§ Set of tasks
A – In the X-Men article, can you write out the stretch starting with "The original X-Men" and going on through "to this day." again, renaming "gamble" as "bet"?
B – From the X-Men article:
(i) On what date did X-Men arrive in theaters?
(ii) Whose campy take on Batman did fans reject?
(iii) What rating did Blade carry?

§ Excerpt
____________
25 Years Ago, Hollywood Took a Massive Risk on a Marvel Movie—And Changed Superhero Movies Forever

In the summer of 2000, a big-budget superhero movie was about as far from a sure thing as Hollywood could imagine. The state of the genre was dire: Batman’s popularity was on the decline after fans rejected director Joel Schumacher’s campy take on the caped crusader. Additionally, Superman was too much of a do-gooder for edgy, Y2K-era audiences. The success of Blade a couple of years earlier suggested superheroes still had potential. However, there was no guarantee that one R-rated vampire movie could prop up an entire industry.

Enter the X-Men, who blasted and clawed their way into theaters 25 years ago on July 14, 2000.

The original X-Men movie was a huge gamble. It cost nearly twice as much as Blade and assumed the popularity of the hit ‘90s cartoon X-Men: The Animated Series would lead to box office success. When the ensemble superhero flick became a smash hit, it opened the floodgates to a wave of similar movies that Hollywood executives are still riding to this day.
____________
[Saved entries]

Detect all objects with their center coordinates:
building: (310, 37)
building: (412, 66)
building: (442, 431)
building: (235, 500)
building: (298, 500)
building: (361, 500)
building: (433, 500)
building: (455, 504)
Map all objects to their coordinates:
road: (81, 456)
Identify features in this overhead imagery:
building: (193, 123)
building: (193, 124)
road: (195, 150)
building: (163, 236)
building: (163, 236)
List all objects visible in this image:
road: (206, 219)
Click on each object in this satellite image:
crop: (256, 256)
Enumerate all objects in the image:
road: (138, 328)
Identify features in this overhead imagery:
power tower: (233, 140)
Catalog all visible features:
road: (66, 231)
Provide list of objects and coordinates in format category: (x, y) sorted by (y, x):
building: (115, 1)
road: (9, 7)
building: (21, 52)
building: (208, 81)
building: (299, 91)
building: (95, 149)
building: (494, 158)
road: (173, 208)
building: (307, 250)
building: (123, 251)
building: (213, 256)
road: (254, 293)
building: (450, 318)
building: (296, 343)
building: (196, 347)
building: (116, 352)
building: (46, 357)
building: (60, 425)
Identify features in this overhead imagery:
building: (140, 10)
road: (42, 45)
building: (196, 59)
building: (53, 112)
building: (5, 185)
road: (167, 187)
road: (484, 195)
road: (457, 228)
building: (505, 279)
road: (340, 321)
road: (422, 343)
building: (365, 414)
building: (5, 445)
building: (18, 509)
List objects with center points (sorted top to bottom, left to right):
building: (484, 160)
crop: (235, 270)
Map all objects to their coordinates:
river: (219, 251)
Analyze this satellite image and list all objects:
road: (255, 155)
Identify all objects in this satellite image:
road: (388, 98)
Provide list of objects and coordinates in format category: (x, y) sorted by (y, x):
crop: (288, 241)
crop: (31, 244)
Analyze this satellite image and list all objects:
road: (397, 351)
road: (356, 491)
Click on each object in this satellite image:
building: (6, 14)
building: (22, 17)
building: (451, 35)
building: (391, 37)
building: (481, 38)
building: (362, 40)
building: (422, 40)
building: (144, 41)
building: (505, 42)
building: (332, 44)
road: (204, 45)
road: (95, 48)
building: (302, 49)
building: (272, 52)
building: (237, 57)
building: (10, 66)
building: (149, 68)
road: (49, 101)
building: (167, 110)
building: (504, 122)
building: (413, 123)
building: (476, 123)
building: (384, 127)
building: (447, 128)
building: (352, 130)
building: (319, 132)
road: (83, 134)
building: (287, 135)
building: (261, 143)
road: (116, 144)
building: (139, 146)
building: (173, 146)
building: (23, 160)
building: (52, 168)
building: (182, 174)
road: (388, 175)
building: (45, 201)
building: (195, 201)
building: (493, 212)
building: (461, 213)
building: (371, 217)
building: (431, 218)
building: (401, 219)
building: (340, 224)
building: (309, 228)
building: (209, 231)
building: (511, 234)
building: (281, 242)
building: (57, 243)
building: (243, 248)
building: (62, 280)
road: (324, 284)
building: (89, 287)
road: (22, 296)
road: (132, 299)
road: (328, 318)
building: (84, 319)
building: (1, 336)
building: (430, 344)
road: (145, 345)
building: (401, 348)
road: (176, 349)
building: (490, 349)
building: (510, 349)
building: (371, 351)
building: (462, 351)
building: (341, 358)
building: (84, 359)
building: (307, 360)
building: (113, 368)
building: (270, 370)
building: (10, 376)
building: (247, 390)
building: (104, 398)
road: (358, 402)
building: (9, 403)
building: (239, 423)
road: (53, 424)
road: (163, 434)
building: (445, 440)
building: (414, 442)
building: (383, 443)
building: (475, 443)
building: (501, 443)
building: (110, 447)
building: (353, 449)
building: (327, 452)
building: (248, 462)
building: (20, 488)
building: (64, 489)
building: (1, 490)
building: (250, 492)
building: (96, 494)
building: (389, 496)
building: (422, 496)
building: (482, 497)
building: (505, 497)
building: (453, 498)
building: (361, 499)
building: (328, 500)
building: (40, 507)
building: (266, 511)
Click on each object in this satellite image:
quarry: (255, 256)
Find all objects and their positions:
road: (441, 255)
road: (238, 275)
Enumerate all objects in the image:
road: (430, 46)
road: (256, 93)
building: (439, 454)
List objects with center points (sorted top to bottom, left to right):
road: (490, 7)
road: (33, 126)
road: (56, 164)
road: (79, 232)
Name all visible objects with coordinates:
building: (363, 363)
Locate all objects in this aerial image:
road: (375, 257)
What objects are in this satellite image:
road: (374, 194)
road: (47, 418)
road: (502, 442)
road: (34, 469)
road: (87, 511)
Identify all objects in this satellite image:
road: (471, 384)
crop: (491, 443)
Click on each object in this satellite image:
____________
§ Task-by-task answers
A –
The original X-Men movie was a huge bet. It cost nearly twice as much as Blade and assumed the popularity of the hit ‘90s cartoon X-Men: The Animated Series would lead to box office success. When the ensemble superhero flick became a smash hit, it opened the floodgates to a wave of similar movies that Hollywood executives are still riding to this day.

B –
(i) July 14, 2000
(ii) Director Joel Schumacher's
(iii) R